有關(guān)細(xì)胞有絲割裂的試驗(yàn)方法

閱讀:176發(fā)布時(shí)間:2019-6-27

(一)試驗(yàn)原理
    
細(xì)胞有絲割裂指數(shù)(mitotic index,MI)是指歸于割裂期的細(xì)胞占總細(xì)胞數(shù)的百分率.用于表明細(xì)胞增殖旺盛的程度,也可用于檢測藥物對細(xì)胞增殖能力的影響。

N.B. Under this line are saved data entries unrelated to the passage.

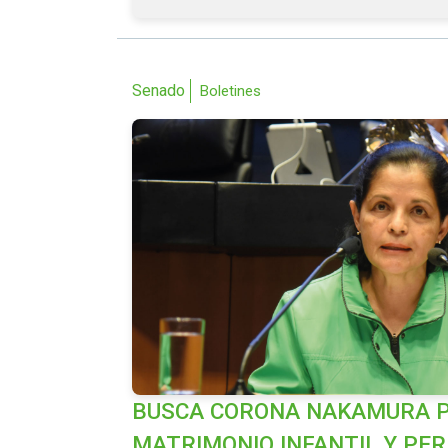
Senado
Boletines
BUSCA CORONA NAKAMURA P
MATRIMONIO INFANTIL Y PE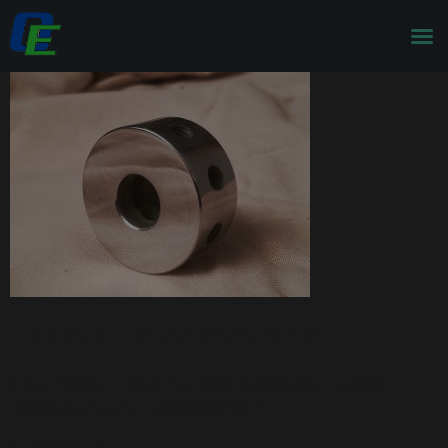
Lascia un commento
Il tuo indirizzo email non sarà pubblicato.
I campi
obbligatori sono contrassegnati
*
Commento
*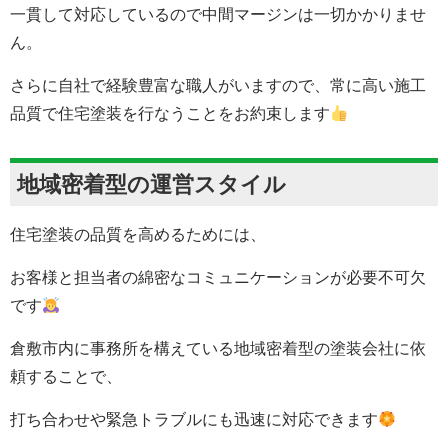
一貫して対応しているので中間マージンは一切かかりませ
ん。
さらに自社で経験豊富な職人がいますので、常に高い施工
品質で住宅塗装を行なうことをお約束します
地域密着型の運営スタイル
住宅塗装の品質を高めるためには、
お客様と担当者の綿密なコミュニケーションが必要不可欠
です
倉敷市内に事務所を構えている地域密着型の塗装会社に依
頼することで、
打ち合わせや緊急トラブルにも迅速に対応できます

用蓋玻片培育法培育細(xì)胞,做固定和染色后,鏡下調(diào)查和計(jì)數(shù)1000個(gè)細(xì)胞中處于割裂期的細(xì)胞數(shù)并核算MI。

(二)資料

1.待檢資料(藥物)。

2.細(xì)胞培育成層的貼壁細(xì)胞。

3.試劑 甲醇、3%吉姆薩染液。

4.器件CO2培育箱、倒置顯微鏡、蓋玻片(2.2 cm×2.2 cm,需預(yù)先清洗和滅菌處理)、塑料培育皿(3.5 cm)、載玻片、封片用蓋玻片、中性樹膠。

(三)試驗(yàn)方法

1.將細(xì)胞消化成單個(gè)細(xì)胞懸液,將細(xì)胞懸液分瓶培育,分成不加藥的對照組和加人不同劑量藥物的試驗(yàn)組。

2.細(xì)胞傳代培育的方法培育細(xì)胞,并制成濃度為105/ml的細(xì)胞懸液。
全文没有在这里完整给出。